Ed se sent de plus en plus mal. Son ventre l’encombre, il a envie de vomir. Pas une infirmière pour le rasséréner. Quand sera-t-il libéré par cette foutue césarienne ? Lisa, sa femme, partage son inquiétude. En mettant au monde leur fils Charlie, elle a vécu un accouchement très douloureux. Elle s’efforce d’apaiser son mari, mais se montre maladroite et subit des reproches ridicules : en préparant sa valise, elle a oublié "son thé aux feuilles de framboisier". L’apparition d’une sage-femme ne les rassure pas. Alors qu’Ed et Lisa lui réclament avec insistance des calmants et des précisions sur le déroulement des opérations, Joyce, navrée, reconnaît qu’on ne maîtrise pas la disponibilité des médecins. Lors des visites suivantes, elle affolera Ed, en brandissant avec une nonchalance narquoise, un redoutable crochet, digne d’une torture médiévale et lui imposera une sonde. Cette nuit devient encore plus cauchemardesque, lorsque l’obstétricienne Natasha constate que le bébé est menacé par le cordon autour du cou. Heureusement, un bloc opératoire s’est libéré...
Isolé dans cette chambre sinistre, le couple se soutient et nous laisse entrer dans son intimité. La naissance de Charlie a été un choc pour Ed. Traumatisé par le ventre ensanglanté de sa femme, il s’est senti soulagé, en apprenant qu’elle ne pourrait plus avoir d’enfant. Mais le couple en désirait un deuxième. C’est pourquoi Ed est tombé "enceint". Une solution qui protège la carrière de Lisa. Cadre respectée, elle subvient largement aux besoins du ménage et pourrait même lui offrir un séjour à l’hôpital privé.
Ils se sont malheureusement fourvoyés dans un hôpital public. Joe Penhall stigmatise la décrépitude de cette institution anglaise, avec un humour acerbe. Comme Peter Nichols dans "Santré publique" (1972). Trop peu nombreux les médecins, prisonniers des notes à rédiger, sont incapables de respecter un horaire. Quand elle entre dans une chambre, Joyce (Nancy Nkusi) demande machinalement : "Vous avez été examiné ?". Sans ouvrir le dialogue. Cette sage-femme noire subit le racisme des patients qui reprochent au personnel black son insouciance. Natasha (Dominique Pattuelli) est une obstétricienne consciencieuse, mais bourrée de préjugés. Elle n’a pas voulu devenir gynécologue, parce que "C’est un monde d’hommes." Elle est très étonnée qu’un homme "enceint" ne soit pas homo. Cette femme qui met au monde des bébés n’a jamais désiré en avoir. Contrairement à Joyce, fière de ses quatre enfants.
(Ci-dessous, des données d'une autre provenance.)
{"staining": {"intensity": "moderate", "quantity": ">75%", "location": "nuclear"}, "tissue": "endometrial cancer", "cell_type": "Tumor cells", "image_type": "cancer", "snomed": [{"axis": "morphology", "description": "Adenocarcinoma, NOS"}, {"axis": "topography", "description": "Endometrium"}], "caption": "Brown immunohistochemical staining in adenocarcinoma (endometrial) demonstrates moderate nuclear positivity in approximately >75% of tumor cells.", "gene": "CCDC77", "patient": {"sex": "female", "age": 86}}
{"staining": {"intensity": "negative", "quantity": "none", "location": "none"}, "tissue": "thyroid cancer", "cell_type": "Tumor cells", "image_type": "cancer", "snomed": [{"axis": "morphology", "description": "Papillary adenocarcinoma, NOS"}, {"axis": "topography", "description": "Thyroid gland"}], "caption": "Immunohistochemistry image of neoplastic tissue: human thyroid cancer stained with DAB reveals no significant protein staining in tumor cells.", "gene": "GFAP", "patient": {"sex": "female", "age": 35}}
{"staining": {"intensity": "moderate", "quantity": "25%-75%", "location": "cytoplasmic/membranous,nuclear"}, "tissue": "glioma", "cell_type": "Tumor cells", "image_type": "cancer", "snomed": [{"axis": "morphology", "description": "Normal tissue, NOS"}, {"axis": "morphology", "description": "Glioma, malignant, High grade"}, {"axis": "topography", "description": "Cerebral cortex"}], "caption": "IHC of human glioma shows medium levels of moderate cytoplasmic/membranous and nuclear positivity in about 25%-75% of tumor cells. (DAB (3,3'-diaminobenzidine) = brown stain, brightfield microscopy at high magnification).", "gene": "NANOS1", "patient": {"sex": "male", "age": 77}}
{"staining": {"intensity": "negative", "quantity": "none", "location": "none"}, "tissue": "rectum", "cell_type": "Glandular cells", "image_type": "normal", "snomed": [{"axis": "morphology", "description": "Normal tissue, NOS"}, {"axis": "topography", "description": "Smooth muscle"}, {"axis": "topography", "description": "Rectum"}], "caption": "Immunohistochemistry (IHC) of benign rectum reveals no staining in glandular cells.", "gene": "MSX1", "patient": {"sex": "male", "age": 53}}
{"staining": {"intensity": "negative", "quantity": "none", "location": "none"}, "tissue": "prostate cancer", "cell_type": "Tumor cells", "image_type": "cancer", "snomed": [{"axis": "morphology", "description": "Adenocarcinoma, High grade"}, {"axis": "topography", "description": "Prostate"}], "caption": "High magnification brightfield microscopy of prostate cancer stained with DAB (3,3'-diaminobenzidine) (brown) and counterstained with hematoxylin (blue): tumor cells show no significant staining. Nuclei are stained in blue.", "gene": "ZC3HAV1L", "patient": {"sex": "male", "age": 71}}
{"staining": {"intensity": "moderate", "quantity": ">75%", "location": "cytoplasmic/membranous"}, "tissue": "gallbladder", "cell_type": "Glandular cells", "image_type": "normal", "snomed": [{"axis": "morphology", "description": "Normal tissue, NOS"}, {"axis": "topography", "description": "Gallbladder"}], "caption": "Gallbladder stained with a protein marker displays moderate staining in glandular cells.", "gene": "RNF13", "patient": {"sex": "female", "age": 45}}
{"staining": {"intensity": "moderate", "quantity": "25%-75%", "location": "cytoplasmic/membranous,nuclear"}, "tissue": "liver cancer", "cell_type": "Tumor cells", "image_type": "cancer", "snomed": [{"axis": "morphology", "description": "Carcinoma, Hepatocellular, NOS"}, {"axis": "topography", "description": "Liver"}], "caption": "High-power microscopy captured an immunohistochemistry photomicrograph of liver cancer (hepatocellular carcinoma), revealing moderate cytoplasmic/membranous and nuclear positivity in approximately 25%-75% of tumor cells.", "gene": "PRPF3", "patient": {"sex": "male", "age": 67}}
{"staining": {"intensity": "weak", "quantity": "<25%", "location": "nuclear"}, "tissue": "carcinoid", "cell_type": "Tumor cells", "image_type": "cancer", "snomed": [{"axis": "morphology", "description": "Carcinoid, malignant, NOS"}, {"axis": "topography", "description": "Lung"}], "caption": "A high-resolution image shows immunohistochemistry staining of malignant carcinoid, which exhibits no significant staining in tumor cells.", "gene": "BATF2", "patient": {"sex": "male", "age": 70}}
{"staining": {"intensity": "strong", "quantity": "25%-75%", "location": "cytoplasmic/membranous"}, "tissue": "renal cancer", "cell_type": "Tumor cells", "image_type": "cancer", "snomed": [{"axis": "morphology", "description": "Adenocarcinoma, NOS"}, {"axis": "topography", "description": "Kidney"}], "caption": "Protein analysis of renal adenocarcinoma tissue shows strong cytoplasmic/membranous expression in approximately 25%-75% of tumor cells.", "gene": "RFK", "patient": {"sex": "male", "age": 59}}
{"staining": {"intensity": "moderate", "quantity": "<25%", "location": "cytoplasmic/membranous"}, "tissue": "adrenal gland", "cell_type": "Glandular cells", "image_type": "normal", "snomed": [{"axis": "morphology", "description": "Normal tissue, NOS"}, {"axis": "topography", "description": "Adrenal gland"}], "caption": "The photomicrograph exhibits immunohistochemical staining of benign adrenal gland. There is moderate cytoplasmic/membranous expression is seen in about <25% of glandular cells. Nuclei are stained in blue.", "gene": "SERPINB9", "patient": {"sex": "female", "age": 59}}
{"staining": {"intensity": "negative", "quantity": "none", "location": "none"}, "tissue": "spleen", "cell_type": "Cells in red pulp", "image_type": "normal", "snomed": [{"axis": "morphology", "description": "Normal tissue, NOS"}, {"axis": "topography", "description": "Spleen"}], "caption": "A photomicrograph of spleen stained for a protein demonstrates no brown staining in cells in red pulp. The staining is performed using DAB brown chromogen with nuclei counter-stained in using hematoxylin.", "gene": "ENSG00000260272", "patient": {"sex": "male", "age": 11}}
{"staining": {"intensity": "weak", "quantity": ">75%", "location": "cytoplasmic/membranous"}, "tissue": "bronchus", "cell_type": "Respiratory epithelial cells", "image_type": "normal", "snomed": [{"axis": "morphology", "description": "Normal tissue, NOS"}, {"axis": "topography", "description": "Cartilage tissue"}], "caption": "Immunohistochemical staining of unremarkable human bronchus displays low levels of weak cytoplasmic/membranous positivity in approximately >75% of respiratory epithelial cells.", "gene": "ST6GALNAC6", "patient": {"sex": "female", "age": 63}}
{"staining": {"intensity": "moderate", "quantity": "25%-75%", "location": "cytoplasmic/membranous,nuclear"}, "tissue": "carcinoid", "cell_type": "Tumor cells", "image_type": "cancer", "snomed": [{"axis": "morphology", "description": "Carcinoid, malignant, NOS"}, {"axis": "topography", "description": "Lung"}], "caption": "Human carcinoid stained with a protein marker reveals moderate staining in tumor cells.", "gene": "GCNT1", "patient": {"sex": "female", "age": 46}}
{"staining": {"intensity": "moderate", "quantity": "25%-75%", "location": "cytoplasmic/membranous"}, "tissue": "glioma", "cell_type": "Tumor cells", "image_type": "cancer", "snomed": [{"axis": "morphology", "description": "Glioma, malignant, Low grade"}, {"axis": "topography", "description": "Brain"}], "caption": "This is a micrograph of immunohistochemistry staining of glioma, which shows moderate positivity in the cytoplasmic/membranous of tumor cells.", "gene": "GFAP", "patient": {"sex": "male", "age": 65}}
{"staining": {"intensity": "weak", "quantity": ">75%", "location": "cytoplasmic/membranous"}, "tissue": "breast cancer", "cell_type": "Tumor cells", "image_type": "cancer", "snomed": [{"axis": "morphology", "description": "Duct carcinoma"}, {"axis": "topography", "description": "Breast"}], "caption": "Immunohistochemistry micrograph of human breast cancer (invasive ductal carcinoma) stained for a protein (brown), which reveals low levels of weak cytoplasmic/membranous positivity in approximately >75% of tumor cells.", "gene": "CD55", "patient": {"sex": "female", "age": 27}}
Bien sûr, la situation saugrenue nous intrigue. Et l’on rit du ventre ballonné, de l’utérus artificiel et des simulacres de traitements barbares. Cependant, par la maîtrise de son jeu, Eno Krojanker réussit à rendre crédible et attachant ce personnage atypique. Anabel Lopez fait de Lisa une épouse bienveillante et solidaire. Elle tolère les caprices et les jérémiades de son mari aux abois, mais proteste violemment contre l’incurie des soignants. Par sa mise en scène énergique, Julie-Anne Roth s’est efforcée de dynamiser cette très longue préparation à l’accouchement. Dommage que la pièce s’essouffle à cause de la parenthèse des complications post-natales. En revanche, dans un dialogue nuancé, les héros se montrent conscients que la parentalité nourrit ET menace l’amour.
Comédie cocasse et entraînante, "Birthday" fustige les dérives d’un système hospitalier, égratigne certains préjugés et remet en question la vision patriarcale de la mère.